# Extract provided
Next, let's set the baud rate. The baud rate is the number of bits transmitted per second on the signal line. Each character is framed with a start bit at the beginning and a stop bit (which is 1 in this case) at the end. Therefore, for 8n1 framing, transmitting one character (8 bits) requires 10 bits total. About 80% of the transmitted bits represent actual data. The maximum stable baud rate is said to be 115200, so Ymir will use this value.

UART operates with a clock of 115200 ticks per second. UEFI calculates the baud rate by dividing this clock frequency by a value called the divisor:

\[ \text{Baud Rate} = \frac{115200} { \text{Divisor} } \]

Therefore, if you want to set the baud rate to \(\text{B}\), you calculate the divisor as follows:

\[ \text{Divisor} = \frac{115200} { \text{B} } \]

Set the baud rate as follows:

{
    ...

# Dataset rows
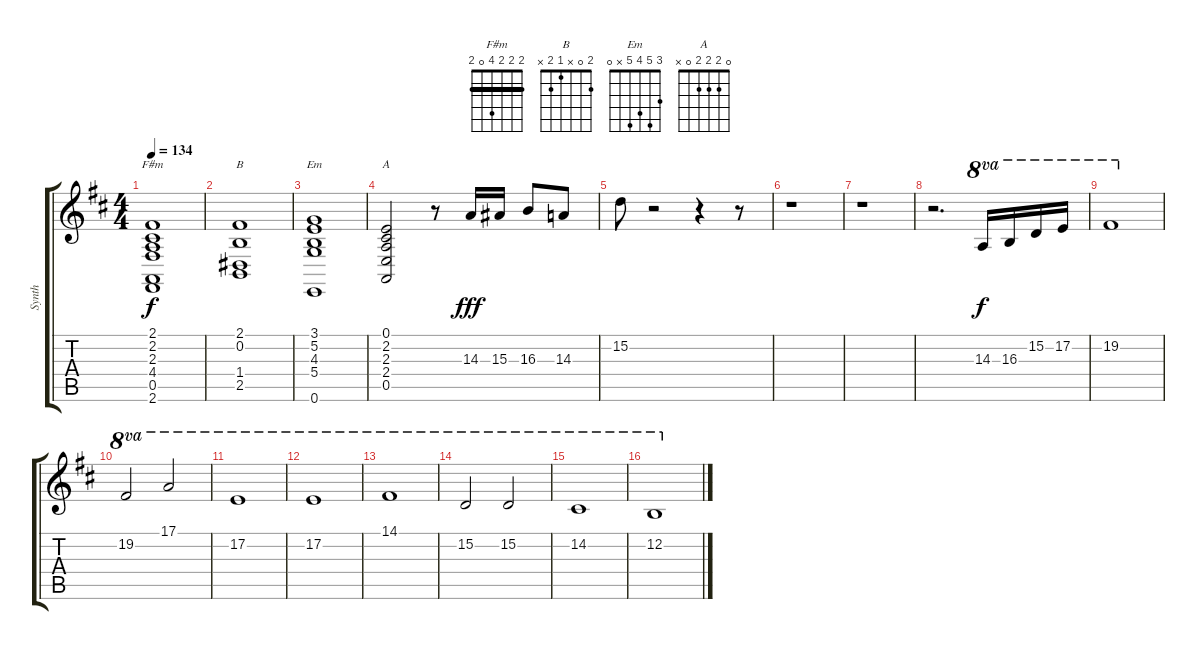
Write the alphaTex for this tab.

\track ("Synth" "Synth") {instrument stringensemble2}
\staff {score tabs}
\tuning (E4 B3 G3 D3 A2 E2) {hide}
\chord ("F#m" 2 2 2 4 0 2) {barre 2}
\chord ("B" 2 0 x 1 2 x)
\chord ("Em" 3 5 4 5 x 0)
\chord ("A" 0 2 2 2 0 x)
\ts (4 4)
\tempo 134
\clef g2
\ks d
(2.1 2.2 2.3 4.4 0.5 2.6).1{ch "F#m" dy f} |
(2.1 0.2 1.4 2.5).1{ch "B"} |
(3.1 5.2 4.3 5.4 0.6).1{ch "Em"} |
(0.1 2.2 2.3 2.4 0.5).2{ch "A"} r.8 14.3.16{dy fff instrument stringensemble1} 15.3.16 16.3.8 14.3.8 |
15.2.8 r.2 r.4 r.8 |
r.1 |
r.1 |
r.2{d} 14.3.16{ot 8va dy f} 16.3.16{ot 8va} 15.2.16{ot 8va} 17.2.16{ot 8va} |
19.2.1{ot 8va instrument stringensemble1} |
19.2.2{ot 8va} 17.1.2{ot 8va} |
17.2.1{ot 8va} |
17.2.1{ot 8va} |
14.1.1{ot 8va} |
15.2.2{ot 8va} 15.2.2{ot 8va} |
14.2.1{ot 8va} |
12.2.1{ot 8va}
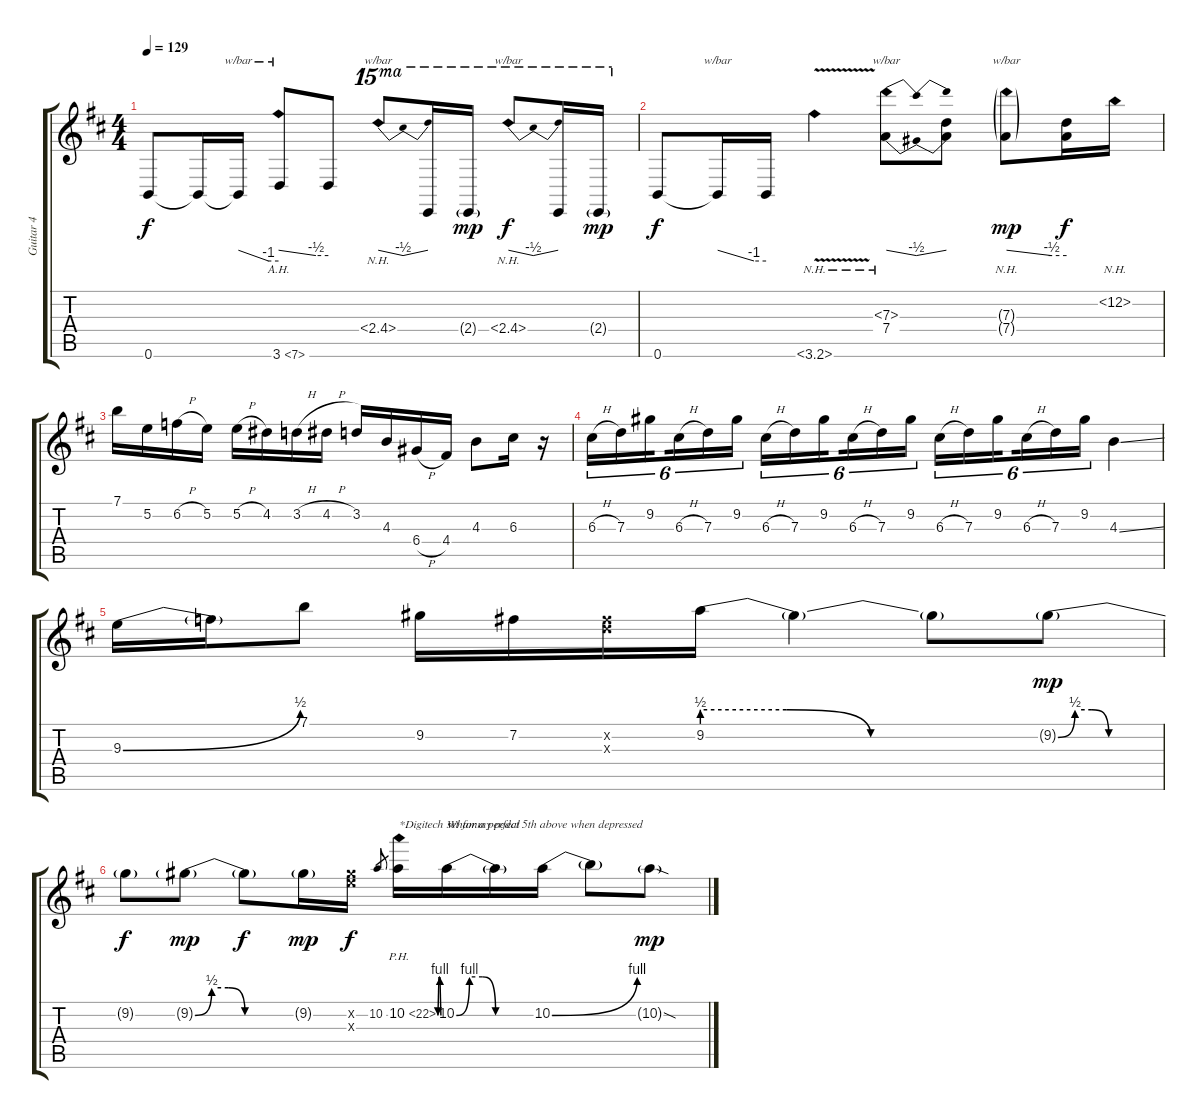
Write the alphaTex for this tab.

\track ("Guitar 4" "Guitar 4") {instrument distortionguitar}
\staff {score tabs}
\tuning (E4 B3 G3 D3 A2 B1) {hide}
\ts (4 4)
\tempo 129
\clef g2
\ks d
0.6.8{dy f} 0.6{t}.16 0.6{t}.16{tbe (custom default 0 0 45 -4 60 -4)} 3.6{ah 4}.8{tbe (custom default 0 0 45 -2 60 -2)} 3.6{t}.8 2.4{nh}.8{tbe (dip default 0 0 30 -2 60 0) ot 15ma} 2.4{t}.16{ot 15ma} 2.4{g}.16{ot 15ma dy mp} 2.4{nh}.8{tbe (dip default 0 0 30 -2 60 0) ot 15ma dy f} 2.4{t}.16{ot 15ma} 2.4{g}.16{ot 15ma dy mp} |
0.6.8{dy f} 0.6{t}.16{tbe (custom default 0 0 45 -4 60 -4)} 0.6{t}.16 3.6{nh v}.4 (7.3{nh} 7.4).8{tbe (dip default 0 0 30 -2 60 0)} (7.3{t} 7.4{t}).8 (7.3{nh g} 7.4{g}).8{tbe (custom default 0 0 45 -2 60 -2) dy mp} (7.3{t} 7.4{t}).16{dy f} 6.2{nh}.16 |
7.1.16 5.2.16 6.2{h}.16 5.2.16 5.2{h}.16 4.2.16 3.2{h}.16 4.2{h}.16 3.2.16 4.3.16 6.4{h}.16 4.4.16 4.3.8 6.3.16 r.16 |
6.3{h}.16{tu (6 4)} 7.3.16{tu (6 4)} 9.2.16{tu (6 4) beam splitsecondary} 6.3{h}.16{tu (6 4)} 7.3.16{tu (6 4)} 9.2.16{tu (6 4)} 6.3{h}.16{tu (6 4)} 7.3.16{tu (6 4)} 9.2.16{tu (6 4) beam splitsecondary} 6.3{h}.16{tu (6 4)} 7.3.16{tu (6 4)} 9.2.16{tu (6 4)} 6.3{h}.16{tu (6 4)} 7.3.16{tu (6 4)} 9.2.16{tu (6 4) beam splitsecondary} 6.3{h}.16{tu (6 4)} 7.3.16{tu (6 4)} 9.2.16{tu (6 4)} 4.3{ss}.4 |
9.3{be (bend 0 0 60 2)}.16 9.3{t}.16 7.1.8 9.2.16 7.2.16 (7.2{x} 7.3{x}).16 9.2{be (custom 0 2 15 2 30 0 60 0)}.16 9.2{t}.4 9.2{t}.8 9.2{be (custom 0 0 10 2 20 2 30 0 60 0) g}.8{dy mp} |
9.2{t}.8{dy f} 9.2{be (custom 0 0 10 2 20 2 30 0 60 0) g}.8{dy mp} 9.2{t}.8{dy f} 9.2{g}.16{dy mp} (9.2{x} 9.3{x}).16{dy f} 10.2.8{gr} 10.2{be (custom 0 0 10 4 20 4 30 0 60 0) ph 12}.16{txt "*Digitech Whammy pedal"} 10.2{be (custom 0 0 10 4 20 4 30 0 60 0)}.16{txt "set for a perfect 5th above when depressed"} 10.2{t}.16 10.2{be (bend 0 0 60 4)}.16 10.2{t}.8 10.2{sod g}.8{dy mp}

# Directive 1
Do these statements agree with the baud rate excerpt? Answer yes or no for each, quoting the deciding words. (a) With 8n1 framing, sending one character takes 10 bits in total. (b) The stop bit here is 0. (c) Ymir uses a baud rate of 9600.
# Directive 2
According to the baud rate excerpt, at how many ticks per second does the UART clock run?
# Directive 3
Echo the baud rate excerpt word for word, beginning at the words "Next, let's set" and stopping after "use this value.".

# Exercise result 1
(a) Yes: "for 8n1 framing, transmitting one character (8 bits) requires 10 bits total"
(b) No: "a stop bit (which is 1 in this case)"
(c) No: "The maximum stable baud rate is said to be 115200, so Ymir will use this value."

# Exercise result 2
115200 ticks per second.

# Exercise result 3
Next, let's set the baud rate. The baud rate is the number of bits transmitted per second on the signal line. Each character is framed with a start bit at the beginning and a stop bit (which is 1 in this case) at the end. Therefore, for 8n1 framing, transmitting one character (8 bits) requires 10 bits total. About 80% of the transmitted bits represent actual data. The maximum stable baud rate is said to be 115200, so Ymir will use this value.